It was the first day of April, and the students were anxious for the big event to begin. Sitting in the bleachers of the large gym, they cheered the representatives of their advisories on. Those down on the court paraded, waving flags bigger than them as drums pounded, manifesting as a slight buzz in the feet of those in the bleachers. Finally, they stopped as assistant principal Kris Waugh stepped forward. The first annual Sisterlympics had begun.
“I like the high energy and how there’s so many things going on that you’re never bored,” eighth grader Kate Singer said. “I think that the opening ceremony was pretty great, because it was just like the real Olympics.”
“Sisterlympics” was a student council planned event involving lots of active games, such as prison ball, tug of war, sprout ball, and more. The event was originally scheduled to have activities take place outside; however, due to the inconsistent rain, student council was forced to set the majority of the event indoors.
“Sisterlympics is an amazing effort by the student council girls with very very little input from their advisors or any other adults,” English teacher Alison Rice said. “They did it all themselves, they thought of all the ideas. They’ve been wanting to do this for about three years and they finally achieved their goal and I think that they all did a really great job. They had to think about how they would do teams, how they would pair advisories, how they would do opening ceremonies, what they would plan, and more.”
A few examples of the booths available at Sisterlympics were karaoke, Just Dance, obstacle courses, and frisbee. An advisory’s victory in one of the scheduled games like sprout ball or tug of war would give them a certain number of points, and each individual person’s win at a booth would add one point to their total advisory score. At the end of the event, gold, silver, and bronze trophies made by student council were given to the winning advisories.
“I’m seeing a lot of sisterly bonding, especially over karaoke,” STARS teacher Carey Warner said. “I think the girls are really happy to have a little mental break from classes. It’s a good way to let off some steam.”
At the end of the day, there was a tie for first place, which was quickly settled with a big tug of war game in the large gym, with social studies teacher Pamela Mathai and art teacher Patience Blythe’s advisories winning over science teacher Ella Miesner and media technology teacher Roger Soden’s.
“I thought Sisterlympics would be different, but I actually like the way it is,” Singer said. “Now I’m like woah! Make this annual! Bring it back next year!”

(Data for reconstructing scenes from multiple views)
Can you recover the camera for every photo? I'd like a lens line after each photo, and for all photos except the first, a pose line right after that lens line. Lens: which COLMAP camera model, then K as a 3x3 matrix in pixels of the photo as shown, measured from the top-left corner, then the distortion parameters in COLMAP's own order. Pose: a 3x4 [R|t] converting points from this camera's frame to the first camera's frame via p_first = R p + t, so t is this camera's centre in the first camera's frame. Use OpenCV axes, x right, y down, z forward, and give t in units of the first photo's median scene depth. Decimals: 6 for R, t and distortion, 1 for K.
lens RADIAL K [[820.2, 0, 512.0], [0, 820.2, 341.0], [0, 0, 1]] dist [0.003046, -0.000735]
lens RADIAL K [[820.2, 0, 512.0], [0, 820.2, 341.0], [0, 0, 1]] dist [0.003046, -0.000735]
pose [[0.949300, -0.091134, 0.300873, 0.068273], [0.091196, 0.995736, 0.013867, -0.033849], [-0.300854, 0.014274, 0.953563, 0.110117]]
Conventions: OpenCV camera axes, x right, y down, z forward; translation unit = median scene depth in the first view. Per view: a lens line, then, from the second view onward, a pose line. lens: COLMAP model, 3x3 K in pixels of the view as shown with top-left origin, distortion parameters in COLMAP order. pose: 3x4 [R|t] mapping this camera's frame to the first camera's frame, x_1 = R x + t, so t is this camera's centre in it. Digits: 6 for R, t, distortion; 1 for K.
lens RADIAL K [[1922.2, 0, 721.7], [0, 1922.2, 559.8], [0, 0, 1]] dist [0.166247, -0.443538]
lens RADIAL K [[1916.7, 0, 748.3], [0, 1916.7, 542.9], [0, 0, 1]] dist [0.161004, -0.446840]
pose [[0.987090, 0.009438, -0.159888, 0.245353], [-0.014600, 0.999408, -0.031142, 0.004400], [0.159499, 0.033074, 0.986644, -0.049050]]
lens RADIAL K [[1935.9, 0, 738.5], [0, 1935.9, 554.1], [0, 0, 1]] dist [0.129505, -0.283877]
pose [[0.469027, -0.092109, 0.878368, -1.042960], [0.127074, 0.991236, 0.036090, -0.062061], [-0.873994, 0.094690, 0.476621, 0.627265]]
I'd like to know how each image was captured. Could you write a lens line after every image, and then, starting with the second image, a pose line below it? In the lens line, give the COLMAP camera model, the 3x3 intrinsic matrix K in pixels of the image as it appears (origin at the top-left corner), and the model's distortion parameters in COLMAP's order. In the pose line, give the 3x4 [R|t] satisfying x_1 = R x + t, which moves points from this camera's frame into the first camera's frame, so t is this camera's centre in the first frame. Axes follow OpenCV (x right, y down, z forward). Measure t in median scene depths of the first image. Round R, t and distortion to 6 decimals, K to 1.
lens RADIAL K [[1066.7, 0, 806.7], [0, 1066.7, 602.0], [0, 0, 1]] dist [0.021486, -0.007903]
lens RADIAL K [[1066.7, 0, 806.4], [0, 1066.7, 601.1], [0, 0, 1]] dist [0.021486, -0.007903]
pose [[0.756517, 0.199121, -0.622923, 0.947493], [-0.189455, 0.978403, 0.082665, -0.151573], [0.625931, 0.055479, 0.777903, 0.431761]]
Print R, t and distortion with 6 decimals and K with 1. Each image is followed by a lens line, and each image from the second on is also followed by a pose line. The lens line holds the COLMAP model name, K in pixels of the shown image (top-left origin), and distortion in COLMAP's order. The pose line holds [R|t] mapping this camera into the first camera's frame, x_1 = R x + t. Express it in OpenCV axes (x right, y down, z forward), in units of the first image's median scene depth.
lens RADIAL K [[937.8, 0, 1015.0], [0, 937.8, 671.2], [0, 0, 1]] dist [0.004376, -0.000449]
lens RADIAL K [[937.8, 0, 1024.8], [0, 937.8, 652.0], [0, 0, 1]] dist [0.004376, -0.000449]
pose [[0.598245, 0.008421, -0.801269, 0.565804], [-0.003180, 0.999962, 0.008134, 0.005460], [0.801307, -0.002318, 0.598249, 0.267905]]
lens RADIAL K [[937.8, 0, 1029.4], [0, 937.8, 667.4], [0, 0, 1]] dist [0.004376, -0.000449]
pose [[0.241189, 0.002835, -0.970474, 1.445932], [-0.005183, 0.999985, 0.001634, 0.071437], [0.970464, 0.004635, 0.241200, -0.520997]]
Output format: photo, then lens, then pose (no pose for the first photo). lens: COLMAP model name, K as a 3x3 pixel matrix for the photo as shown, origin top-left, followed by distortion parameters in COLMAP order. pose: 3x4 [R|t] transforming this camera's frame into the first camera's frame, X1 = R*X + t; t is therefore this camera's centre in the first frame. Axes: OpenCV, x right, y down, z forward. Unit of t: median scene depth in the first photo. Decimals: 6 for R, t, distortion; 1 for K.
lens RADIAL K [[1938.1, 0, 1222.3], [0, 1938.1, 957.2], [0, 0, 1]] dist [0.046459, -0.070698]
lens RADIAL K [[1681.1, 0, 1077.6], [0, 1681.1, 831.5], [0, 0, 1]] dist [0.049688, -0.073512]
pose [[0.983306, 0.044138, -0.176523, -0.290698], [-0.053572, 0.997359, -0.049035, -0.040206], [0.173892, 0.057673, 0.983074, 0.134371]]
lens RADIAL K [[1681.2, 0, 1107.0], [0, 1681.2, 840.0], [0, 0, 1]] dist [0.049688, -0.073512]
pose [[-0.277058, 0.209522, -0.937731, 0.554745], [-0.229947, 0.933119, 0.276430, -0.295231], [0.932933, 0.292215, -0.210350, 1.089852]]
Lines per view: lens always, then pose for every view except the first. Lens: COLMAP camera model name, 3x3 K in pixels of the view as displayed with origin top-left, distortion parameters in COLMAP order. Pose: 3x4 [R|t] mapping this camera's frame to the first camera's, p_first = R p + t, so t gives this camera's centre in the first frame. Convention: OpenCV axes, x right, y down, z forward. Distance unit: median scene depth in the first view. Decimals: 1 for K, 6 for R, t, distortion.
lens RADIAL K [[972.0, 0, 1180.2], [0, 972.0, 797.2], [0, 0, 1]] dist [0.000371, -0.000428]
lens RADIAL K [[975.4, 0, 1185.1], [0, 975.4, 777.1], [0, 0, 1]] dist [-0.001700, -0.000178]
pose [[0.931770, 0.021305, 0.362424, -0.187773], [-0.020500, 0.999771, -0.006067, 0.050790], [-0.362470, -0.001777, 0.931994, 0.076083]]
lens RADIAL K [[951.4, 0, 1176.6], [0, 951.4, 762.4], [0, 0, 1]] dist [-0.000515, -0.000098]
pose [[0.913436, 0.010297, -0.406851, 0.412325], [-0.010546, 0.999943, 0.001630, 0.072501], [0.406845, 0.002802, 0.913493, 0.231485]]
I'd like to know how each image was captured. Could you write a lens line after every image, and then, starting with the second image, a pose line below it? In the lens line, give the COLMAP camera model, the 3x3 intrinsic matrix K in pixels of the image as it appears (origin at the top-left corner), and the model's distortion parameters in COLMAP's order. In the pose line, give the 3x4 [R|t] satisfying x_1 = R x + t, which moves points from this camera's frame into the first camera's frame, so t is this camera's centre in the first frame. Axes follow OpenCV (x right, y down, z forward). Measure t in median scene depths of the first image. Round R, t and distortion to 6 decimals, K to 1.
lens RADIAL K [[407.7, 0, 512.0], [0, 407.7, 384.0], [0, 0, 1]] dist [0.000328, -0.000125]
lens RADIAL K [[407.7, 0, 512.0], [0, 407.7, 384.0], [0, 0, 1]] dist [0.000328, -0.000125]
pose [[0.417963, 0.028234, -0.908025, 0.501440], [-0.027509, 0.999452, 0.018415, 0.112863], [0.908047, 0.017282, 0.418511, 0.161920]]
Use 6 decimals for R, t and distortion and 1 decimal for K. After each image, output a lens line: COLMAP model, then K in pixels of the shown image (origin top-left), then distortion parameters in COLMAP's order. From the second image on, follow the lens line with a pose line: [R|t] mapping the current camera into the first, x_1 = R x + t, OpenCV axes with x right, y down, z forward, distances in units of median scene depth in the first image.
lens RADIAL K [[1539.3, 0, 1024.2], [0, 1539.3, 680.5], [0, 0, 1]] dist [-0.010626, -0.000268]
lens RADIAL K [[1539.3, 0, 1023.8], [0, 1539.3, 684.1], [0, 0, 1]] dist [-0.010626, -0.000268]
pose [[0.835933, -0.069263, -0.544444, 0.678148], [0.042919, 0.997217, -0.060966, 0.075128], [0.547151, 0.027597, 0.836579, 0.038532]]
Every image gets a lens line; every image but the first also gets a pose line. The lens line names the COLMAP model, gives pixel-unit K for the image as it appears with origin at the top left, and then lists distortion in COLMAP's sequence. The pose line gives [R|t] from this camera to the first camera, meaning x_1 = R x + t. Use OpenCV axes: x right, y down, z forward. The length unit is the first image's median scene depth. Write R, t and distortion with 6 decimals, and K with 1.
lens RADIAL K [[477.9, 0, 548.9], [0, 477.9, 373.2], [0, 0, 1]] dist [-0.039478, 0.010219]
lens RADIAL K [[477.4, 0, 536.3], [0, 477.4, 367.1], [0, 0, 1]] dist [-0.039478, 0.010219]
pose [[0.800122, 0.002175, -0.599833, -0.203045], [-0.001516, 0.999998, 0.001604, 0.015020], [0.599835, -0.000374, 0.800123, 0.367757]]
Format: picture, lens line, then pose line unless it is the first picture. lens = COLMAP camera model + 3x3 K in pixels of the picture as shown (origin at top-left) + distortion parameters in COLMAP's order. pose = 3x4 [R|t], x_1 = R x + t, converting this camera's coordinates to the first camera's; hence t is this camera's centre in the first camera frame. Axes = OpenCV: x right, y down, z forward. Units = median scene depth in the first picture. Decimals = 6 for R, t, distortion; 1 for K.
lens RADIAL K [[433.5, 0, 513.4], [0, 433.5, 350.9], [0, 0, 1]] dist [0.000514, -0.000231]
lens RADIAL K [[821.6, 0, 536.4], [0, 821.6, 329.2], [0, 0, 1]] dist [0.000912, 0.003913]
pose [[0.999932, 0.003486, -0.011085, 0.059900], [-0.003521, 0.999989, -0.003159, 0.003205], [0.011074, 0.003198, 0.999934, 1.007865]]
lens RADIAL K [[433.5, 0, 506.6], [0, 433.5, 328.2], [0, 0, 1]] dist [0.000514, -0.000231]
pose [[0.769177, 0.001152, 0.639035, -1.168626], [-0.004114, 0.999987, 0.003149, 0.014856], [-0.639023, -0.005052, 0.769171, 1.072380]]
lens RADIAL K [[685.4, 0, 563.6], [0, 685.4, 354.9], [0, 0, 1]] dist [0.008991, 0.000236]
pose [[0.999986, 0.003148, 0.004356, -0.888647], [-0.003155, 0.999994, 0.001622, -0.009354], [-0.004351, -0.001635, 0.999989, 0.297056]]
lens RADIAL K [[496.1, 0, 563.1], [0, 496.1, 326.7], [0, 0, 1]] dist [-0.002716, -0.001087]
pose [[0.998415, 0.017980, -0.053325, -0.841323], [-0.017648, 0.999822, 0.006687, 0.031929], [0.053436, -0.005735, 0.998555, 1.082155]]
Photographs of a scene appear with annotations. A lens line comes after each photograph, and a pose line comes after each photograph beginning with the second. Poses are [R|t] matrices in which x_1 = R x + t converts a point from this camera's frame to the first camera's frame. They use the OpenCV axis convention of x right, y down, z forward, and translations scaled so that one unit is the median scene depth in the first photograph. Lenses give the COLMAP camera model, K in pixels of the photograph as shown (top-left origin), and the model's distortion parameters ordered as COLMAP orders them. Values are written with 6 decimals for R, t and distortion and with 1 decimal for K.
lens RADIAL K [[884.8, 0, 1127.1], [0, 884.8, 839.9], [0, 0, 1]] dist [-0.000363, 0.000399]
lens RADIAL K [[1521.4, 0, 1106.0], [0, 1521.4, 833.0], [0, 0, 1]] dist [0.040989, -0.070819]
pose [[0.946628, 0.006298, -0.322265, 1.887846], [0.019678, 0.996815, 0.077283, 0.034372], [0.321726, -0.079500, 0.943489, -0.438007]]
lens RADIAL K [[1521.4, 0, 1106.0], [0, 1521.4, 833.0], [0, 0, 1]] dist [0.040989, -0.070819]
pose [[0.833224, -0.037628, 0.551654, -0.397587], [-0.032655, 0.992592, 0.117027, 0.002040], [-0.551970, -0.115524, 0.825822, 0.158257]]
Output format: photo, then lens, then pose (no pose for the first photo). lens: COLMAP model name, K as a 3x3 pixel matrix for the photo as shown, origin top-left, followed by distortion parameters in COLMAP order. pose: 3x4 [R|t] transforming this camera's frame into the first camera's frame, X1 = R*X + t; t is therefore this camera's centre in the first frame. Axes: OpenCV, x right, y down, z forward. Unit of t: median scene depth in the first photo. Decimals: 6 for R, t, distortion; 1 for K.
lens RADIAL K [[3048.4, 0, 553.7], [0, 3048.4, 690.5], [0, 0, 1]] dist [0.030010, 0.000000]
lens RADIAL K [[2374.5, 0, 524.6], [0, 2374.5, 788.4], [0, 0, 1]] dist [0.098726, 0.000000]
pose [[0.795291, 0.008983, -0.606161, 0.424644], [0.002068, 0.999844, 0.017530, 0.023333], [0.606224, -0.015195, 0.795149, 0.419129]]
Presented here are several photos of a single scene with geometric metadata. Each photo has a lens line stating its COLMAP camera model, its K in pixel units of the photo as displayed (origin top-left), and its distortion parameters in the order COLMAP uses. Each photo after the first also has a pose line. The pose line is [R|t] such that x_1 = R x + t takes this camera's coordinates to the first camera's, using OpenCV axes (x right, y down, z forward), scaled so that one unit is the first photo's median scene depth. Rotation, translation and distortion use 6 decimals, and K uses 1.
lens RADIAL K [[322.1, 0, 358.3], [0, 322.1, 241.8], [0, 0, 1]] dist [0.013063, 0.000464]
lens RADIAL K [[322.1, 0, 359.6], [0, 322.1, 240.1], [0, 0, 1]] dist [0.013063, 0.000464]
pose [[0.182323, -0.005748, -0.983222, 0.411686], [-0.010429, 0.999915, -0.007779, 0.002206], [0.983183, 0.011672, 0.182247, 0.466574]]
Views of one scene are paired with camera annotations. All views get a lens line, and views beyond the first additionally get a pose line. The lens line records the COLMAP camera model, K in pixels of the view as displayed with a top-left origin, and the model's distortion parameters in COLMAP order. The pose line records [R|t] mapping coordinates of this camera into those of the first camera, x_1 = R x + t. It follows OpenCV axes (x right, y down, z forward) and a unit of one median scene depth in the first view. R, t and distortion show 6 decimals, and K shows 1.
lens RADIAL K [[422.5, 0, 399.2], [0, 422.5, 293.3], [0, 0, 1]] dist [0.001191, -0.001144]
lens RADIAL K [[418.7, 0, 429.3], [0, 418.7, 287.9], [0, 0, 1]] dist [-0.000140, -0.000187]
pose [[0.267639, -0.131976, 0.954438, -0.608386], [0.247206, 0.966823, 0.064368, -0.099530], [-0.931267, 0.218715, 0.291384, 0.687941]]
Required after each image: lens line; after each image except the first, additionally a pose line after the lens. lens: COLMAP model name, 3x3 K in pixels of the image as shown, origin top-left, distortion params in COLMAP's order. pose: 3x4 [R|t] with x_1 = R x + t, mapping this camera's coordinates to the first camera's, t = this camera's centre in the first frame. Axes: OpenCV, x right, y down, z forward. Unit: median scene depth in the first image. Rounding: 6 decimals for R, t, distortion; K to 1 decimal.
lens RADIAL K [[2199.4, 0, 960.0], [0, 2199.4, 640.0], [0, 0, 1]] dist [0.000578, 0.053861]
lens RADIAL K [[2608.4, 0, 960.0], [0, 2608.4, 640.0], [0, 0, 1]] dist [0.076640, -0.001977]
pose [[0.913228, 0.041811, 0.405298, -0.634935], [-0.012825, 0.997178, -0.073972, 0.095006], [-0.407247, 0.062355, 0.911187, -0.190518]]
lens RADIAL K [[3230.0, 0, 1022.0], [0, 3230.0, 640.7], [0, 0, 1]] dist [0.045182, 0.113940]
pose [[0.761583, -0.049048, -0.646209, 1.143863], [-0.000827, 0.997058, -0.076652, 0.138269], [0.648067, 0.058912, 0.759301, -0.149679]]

*YOUR OBJECTIVE*: Retype the part of the Sisterlympics article that opens with the words containing "It was the first" and closes with "Sisterlympics had begun.". You can leave the lines aside, since none of the work depends on them.

*RESPONSE TO THE EXERCISE*:
It was the first day of April, and the students were anxious for the big event to begin. Sitting in the bleachers of the large gym, they cheered the representatives of their advisories on. Those down on the court paraded, waving flags bigger than them as drums pounded, manifesting as a slight buzz in the feet of those in the bleachers. Finally, they stopped as assistant principal Kris Waugh stepped forward. The first annual Sisterlympics had begun.